◆ What is expected
Please rewrite the feature engineering passage between "The next step" and "to represent text.", inclusive, updating every occurrence of "models" to "classifiers".

◆ Source extract
---
# Feature Engineering

The next step is to create features from the raw text so we can train the machine learning models. The steps followed are:

1. **Text Cleaning and Preparation**: cleaning of special characters, downcasing, punctuation signs. possessive pronouns and stop words removal and lemmatization. 
2. **Label coding**: creation of a dictionary to map each category to a code.
3. **Train-test split**: to test the models on unseen data.
4. **Text representation**: use of TF-IDF scores to represent text.

In [150]:
import pickle
import pandas as pd
import re
import nltk
from nltk.corpus import stopwords
from nltk.stem import WordNetLemmatizer
from sklearn.feature_extraction.text import TfidfVectorizer
from sklearn.model_selection import train_test_split
from sklearn.feature_selection import chi2
import numpy as np

First of all we'll load the dataset:

In [151]:
path_df = "../02. Exploratory Data Analysis/AutonomousCars_dataset.pickle"

with open(path_df, 'rb') as data:
    df = pickle.load(data)

In [152]:
df.head()

Unnamed: 0,File_Name,Content,Category,Complete_Filename,id,News_length
0,1.txt,b'Road vehicle that is capable of moving safel...,Autonomous Cars,1.txt-Autonomous Cars,1,100847
1,100.txt,"b""The U.S. Department of Transportation (USDOT...",Autonomous Cars,100.txt-Autonomous Cars,1,2239
2,101.txt,b'National Security Implications of Leadership...,Autonomous Cars,101.txt-Autonomous Cars,1,28636
3,102.txt,b'Road vehicle that is capable of moving safel...,Autonomous Cars,102.txt-Autonomous Cars,1,100847
4,104.txt,b'The dream of the self-driving car \xe2\x80\x...,Autonomous Cars,104.txt-Autonomous Cars,1,17677


And visualize one sample news content:

In [153]:
df.loc[1]['Content']

'b"The U.S. Department of Transportation (USDOT) is committed to facilitating a new era of transportation innovation and safety and ensuring that our country remains a leader in automation. USDOT is acting as a convener and facilitator, partnering with a broad coalition of industry, academic, states and local, safety advocacy, and transportation stakeholders to support the safe development, testing, and integration of automated vehicle technologies.\\n\\nUSDOT developed the Automated Vehicles Comprehensive Plan to advance the Department\'s work to prioritize safety while preparing for the future of transportation. Building upon the principles stated in AV 4.0, the plan defines three goals to achieve this vision for Automated Driving Systems (ADS): Promote Collaboration and Transparency, Modernize the Regulatory Environment, and Prepare the Transportation System\\n\\nUSDOT and the White House Office of Science and Technology Policy developed Ensuring American Leadership in Automated Veh

## 1. Text cleaning and preparation

### 1.1. Special character cleaning

We can see the following special characters:

* ``\r``
* ``\n``
* ``\`` before possessive pronouns (`government's = government\'s`)
---
◆ Extracted records

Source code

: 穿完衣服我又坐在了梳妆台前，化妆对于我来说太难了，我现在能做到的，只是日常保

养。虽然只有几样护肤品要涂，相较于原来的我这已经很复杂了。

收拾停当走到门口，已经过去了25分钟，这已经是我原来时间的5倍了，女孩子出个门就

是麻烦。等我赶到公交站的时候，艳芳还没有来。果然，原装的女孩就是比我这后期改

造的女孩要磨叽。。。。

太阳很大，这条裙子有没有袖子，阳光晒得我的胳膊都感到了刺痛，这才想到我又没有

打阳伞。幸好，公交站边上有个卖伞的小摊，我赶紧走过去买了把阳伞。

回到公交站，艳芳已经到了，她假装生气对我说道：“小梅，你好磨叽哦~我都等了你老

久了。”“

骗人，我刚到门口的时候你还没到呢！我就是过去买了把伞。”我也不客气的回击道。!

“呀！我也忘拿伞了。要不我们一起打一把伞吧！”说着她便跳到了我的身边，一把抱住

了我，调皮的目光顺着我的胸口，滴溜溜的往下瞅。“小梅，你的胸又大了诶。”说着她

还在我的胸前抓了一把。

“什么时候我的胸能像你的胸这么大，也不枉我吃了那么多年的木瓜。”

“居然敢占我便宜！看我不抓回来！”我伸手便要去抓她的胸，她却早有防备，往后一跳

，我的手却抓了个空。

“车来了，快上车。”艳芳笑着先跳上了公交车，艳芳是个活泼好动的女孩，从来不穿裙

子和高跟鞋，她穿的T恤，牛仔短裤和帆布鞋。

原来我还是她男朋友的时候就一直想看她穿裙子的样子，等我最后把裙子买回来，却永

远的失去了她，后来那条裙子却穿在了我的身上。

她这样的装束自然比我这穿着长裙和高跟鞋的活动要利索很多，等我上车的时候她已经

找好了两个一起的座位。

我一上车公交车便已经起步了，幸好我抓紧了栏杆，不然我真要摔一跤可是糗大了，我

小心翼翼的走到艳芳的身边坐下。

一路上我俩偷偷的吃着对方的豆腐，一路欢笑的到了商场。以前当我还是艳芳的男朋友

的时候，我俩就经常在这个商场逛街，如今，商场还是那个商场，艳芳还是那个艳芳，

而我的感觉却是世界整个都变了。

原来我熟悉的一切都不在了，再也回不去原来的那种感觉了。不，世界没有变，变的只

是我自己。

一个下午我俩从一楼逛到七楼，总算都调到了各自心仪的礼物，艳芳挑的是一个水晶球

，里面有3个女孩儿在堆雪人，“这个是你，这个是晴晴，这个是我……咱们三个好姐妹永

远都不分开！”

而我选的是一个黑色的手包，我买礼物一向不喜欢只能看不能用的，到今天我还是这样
---
◆ Response box
The next step is to create features from the raw text so we can train the machine learning classifiers. The steps followed are:

1. **Text Cleaning and Preparation**: cleaning of special characters, downcasing, punctuation signs. possessive pronouns and stop words removal and lemmatization. 
2. **Label coding**: creation of a dictionary to map each category to a code.
3. **Train-test split**: to test the classifiers on unseen data.
4. **Text representation**: use of TF-IDF scores to represent text.